Return every one of the records below verbatim, with each line, symbol, and link left unchanged.

**THE DATA**
-- Opening Marker --

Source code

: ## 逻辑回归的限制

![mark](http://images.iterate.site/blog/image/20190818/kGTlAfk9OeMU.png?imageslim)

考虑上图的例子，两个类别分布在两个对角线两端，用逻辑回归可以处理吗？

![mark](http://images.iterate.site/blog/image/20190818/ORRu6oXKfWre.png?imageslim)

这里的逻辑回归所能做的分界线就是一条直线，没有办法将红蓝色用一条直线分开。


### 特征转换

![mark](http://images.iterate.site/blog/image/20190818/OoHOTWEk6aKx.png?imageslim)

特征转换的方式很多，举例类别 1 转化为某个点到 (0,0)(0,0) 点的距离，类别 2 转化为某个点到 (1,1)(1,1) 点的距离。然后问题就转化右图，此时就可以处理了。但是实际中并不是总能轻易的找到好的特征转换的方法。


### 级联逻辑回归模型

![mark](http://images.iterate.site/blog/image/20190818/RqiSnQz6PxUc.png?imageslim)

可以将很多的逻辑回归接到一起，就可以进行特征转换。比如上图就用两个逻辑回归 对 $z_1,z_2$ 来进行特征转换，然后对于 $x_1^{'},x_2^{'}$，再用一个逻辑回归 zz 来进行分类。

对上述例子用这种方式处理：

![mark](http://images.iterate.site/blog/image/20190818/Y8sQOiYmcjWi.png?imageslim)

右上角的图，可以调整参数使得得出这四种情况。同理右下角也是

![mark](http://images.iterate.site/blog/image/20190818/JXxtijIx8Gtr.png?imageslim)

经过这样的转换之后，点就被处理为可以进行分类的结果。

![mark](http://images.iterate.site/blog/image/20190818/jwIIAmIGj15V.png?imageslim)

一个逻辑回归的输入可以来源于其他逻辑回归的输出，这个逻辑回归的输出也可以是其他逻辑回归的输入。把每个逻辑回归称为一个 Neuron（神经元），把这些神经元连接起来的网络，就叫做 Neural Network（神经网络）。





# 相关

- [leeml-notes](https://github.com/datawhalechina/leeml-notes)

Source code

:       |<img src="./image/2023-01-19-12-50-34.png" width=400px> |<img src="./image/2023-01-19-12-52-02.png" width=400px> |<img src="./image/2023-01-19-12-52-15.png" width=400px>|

-- Closing Marker --

**OUTPUT FOR THIS TASK**
Source code

: ## 逻辑回归的限制

![mark](http://images.iterate.site/blog/image/20190818/kGTlAfk9OeMU.png?imageslim)

考虑上图的例子，两个类别分布在两个对角线两端，用逻辑回归可以处理吗？

![mark](http://images.iterate.site/blog/image/20190818/ORRu6oXKfWre.png?imageslim)

这里的逻辑回归所能做的分界线就是一条直线，没有办法将红蓝色用一条直线分开。


### 特征转换

![mark](http://images.iterate.site/blog/image/20190818/OoHOTWEk6aKx.png?imageslim)

特征转换的方式很多，举例类别 1 转化为某个点到 (0,0)(0,0) 点的距离，类别 2 转化为某个点到 (1,1)(1,1) 点的距离。然后问题就转化右图，此时就可以处理了。但是实际中并不是总能轻易的找到好的特征转换的方法。


### 级联逻辑回归模型

![mark](http://images.iterate.site/blog/image/20190818/RqiSnQz6PxUc.png?imageslim)

可以将很多的逻辑回归接到一起，就可以进行特征转换。比如上图就用两个逻辑回归 对 $z_1,z_2$ 来进行特征转换，然后对于 $x_1^{'},x_2^{'}$，再用一个逻辑回归 zz 来进行分类。

对上述例子用这种方式处理：

![mark](http://images.iterate.site/blog/image/20190818/Y8sQOiYmcjWi.png?imageslim)

右上角的图，可以调整参数使得得出这四种情况。同理右下角也是

![mark](http://images.iterate.site/blog/image/20190818/JXxtijIx8Gtr.png?imageslim)

经过这样的转换之后，点就被处理为可以进行分类的结果。

![mark](http://images.iterate.site/blog/image/20190818/jwIIAmIGj15V.png?imageslim)

一个逻辑回归的输入可以来源于其他逻辑回归的输出，这个逻辑回归的输出也可以是其他逻辑回归的输入。把每个逻辑回归称为一个 Neuron（神经元），把这些神经元连接起来的网络，就叫做 Neural Network（神经网络）。





# 相关

- [leeml-notes](https://github.com/datawhalechina/leeml-notes)

Source code

:       |<img src="./image/2023-01-19-12-50-34.png" width=400px> |<img src="./image/2023-01-19-12-52-02.png" width=400px> |<img src="./image/2023-01-19-12-52-15.png" width=400px>|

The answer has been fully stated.